Copy the lines below word for word.

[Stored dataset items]
━━━━━━━━━━━━━━━━━━━━━━━━━━━━━━

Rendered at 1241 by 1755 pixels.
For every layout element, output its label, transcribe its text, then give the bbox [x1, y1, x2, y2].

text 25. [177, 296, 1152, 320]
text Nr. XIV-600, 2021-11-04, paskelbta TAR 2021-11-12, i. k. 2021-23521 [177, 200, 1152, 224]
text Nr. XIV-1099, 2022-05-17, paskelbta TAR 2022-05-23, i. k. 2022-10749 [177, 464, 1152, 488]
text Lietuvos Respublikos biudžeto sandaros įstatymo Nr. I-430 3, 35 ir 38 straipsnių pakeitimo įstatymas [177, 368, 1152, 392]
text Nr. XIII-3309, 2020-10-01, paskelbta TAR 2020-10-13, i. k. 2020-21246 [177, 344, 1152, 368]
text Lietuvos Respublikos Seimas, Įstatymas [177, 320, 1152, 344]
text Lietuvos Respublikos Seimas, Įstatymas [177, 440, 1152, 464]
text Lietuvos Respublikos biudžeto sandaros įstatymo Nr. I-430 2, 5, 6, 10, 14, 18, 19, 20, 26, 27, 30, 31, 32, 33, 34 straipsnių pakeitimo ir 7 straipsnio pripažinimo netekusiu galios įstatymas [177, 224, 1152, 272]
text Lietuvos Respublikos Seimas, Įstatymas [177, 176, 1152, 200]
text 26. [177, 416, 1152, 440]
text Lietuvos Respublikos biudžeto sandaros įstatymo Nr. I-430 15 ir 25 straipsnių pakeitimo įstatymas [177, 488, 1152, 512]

━━━━━━━━━━━━━━━━━━━━━━━━━━━━━━

=== Worked solution ===
Rendered at 1241 by 1755 pixels.
For every layout element, output its label, transcribe its text, then give the bbox [x1, y1, x2, y2].

text 25. [177, 296, 1152, 320]
text Nr. XIV-600, 2021-11-04, paskelbta TAR 2021-11-12, i. k. 2021-23521 [177, 200, 1152, 224]
text Nr. XIV-1099, 2022-05-17, paskelbta TAR 2022-05-23, i. k. 2022-10749 [177, 464, 1152, 488]
text Lietuvos Respublikos biudžeto sandaros įstatymo Nr. I-430 3, 35 ir 38 straipsnių pakeitimo įstatymas [177, 368, 1152, 392]
text Nr. XIII-3309, 2020-10-01, paskelbta TAR 2020-10-13, i. k. 2020-21246 [177, 344, 1152, 368]
text Lietuvos Respublikos Seimas, Įstatymas [177, 320, 1152, 344]
text Lietuvos Respublikos Seimas, Įstatymas [177, 440, 1152, 464]
text Lietuvos Respublikos biudžeto sandaros įstatymo Nr. I-430 2, 5, 6, 10, 14, 18, 19, 20, 26, 27, 30, 31, 32, 33, 34 straipsnių pakeitimo ir 7 straipsnio pripažinimo netekusiu galios įstatymas [177, 224, 1152, 272]
text Lietuvos Respublikos Seimas, Įstatymas [177, 176, 1152, 200]
text 26. [177, 416, 1152, 440]
text Lietuvos Respublikos biudžeto sandaros įstatymo Nr. I-430 15 ir 25 straipsnių pakeitimo įstatymas [177, 488, 1152, 512]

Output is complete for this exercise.